3. Review of the medical record revealed Resident #8 was admitted to the facility on [DATE], with diagnoses including Chronic Obstructive Pulmonary Disease, Diabetes, and Allergic Rhinitis.
Review of the quarterly MDS assessment dated [DATE], revealed a BIMS score of 14, which indicated Resident #8 was cognitively intact.

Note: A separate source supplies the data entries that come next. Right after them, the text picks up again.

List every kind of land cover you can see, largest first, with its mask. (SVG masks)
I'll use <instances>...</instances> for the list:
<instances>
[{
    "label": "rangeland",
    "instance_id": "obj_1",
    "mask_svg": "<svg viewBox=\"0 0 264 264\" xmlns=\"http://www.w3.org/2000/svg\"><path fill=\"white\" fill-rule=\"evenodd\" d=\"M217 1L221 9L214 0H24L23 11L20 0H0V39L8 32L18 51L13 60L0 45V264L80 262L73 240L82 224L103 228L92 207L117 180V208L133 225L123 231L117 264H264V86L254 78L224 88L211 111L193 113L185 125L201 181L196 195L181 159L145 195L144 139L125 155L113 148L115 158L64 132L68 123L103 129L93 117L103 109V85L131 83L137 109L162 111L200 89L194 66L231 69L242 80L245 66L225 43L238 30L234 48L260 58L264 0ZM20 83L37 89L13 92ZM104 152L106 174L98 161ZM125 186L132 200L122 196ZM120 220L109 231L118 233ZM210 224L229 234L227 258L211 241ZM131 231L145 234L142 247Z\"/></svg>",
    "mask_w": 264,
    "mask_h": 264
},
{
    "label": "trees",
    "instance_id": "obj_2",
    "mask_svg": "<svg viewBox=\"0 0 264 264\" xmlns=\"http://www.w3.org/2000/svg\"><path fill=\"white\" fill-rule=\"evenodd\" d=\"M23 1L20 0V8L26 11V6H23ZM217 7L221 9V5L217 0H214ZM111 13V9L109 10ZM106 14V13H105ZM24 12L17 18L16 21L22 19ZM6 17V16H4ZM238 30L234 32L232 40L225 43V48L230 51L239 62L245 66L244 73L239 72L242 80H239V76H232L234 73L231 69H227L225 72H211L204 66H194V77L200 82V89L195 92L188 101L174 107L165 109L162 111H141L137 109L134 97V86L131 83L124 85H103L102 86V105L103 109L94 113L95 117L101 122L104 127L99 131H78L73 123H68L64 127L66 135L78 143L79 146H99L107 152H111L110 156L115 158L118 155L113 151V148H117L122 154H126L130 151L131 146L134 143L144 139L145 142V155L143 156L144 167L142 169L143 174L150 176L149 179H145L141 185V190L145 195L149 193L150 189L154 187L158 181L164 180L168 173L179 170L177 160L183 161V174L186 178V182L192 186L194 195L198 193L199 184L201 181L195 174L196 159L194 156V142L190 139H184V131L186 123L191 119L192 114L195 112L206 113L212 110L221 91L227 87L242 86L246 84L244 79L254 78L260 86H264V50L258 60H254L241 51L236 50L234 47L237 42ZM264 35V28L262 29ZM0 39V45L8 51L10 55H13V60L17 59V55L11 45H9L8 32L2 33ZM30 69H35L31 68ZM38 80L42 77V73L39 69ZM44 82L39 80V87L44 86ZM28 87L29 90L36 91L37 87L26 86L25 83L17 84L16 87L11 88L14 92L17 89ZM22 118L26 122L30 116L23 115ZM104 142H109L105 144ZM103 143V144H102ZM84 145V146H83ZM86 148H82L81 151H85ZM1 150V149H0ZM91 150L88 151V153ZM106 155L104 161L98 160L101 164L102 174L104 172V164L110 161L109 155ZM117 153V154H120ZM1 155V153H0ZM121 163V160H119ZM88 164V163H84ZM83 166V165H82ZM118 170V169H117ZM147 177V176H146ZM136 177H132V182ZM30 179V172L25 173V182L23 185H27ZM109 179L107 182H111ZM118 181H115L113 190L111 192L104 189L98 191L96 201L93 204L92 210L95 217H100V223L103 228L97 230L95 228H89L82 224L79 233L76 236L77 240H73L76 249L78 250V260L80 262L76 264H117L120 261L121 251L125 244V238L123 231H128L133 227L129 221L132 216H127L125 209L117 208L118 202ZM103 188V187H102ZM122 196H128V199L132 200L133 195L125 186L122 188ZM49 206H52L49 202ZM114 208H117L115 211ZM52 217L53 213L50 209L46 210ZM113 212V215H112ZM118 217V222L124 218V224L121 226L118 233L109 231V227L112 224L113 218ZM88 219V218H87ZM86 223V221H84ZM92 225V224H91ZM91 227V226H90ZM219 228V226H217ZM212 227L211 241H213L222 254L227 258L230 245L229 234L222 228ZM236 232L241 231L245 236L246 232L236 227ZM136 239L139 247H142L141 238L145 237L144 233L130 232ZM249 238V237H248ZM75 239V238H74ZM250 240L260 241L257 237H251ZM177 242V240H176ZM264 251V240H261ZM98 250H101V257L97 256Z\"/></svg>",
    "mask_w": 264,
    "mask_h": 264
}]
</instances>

Observation during medication administration on 5/21/2025 at 8:20 AM, revealed LPN B entered Resident #8's room to check the Resident's blood pressure prior to medication administration. LPN B checked the Resident's blood pressure with an automatic wrist cuff and placed the wrist cuff in her lab coat pocket after use. LPN B administered medications to Resident #8 and exited the Resident's room, removed the wrist cuff from her pocket and placed it on top of the medication cart. LPN B was asked if the wrist cuff should be cleansed after use. LPN B confirmed that the wrist cuff should be cleansed after use.
During an interview on 5/22/2025 at 2:53 PM, the Director of Nursing (DON) confirmed that syringes should be cleansed after use during medication administration and reusable medical equipment should be sanitized after use on a resident.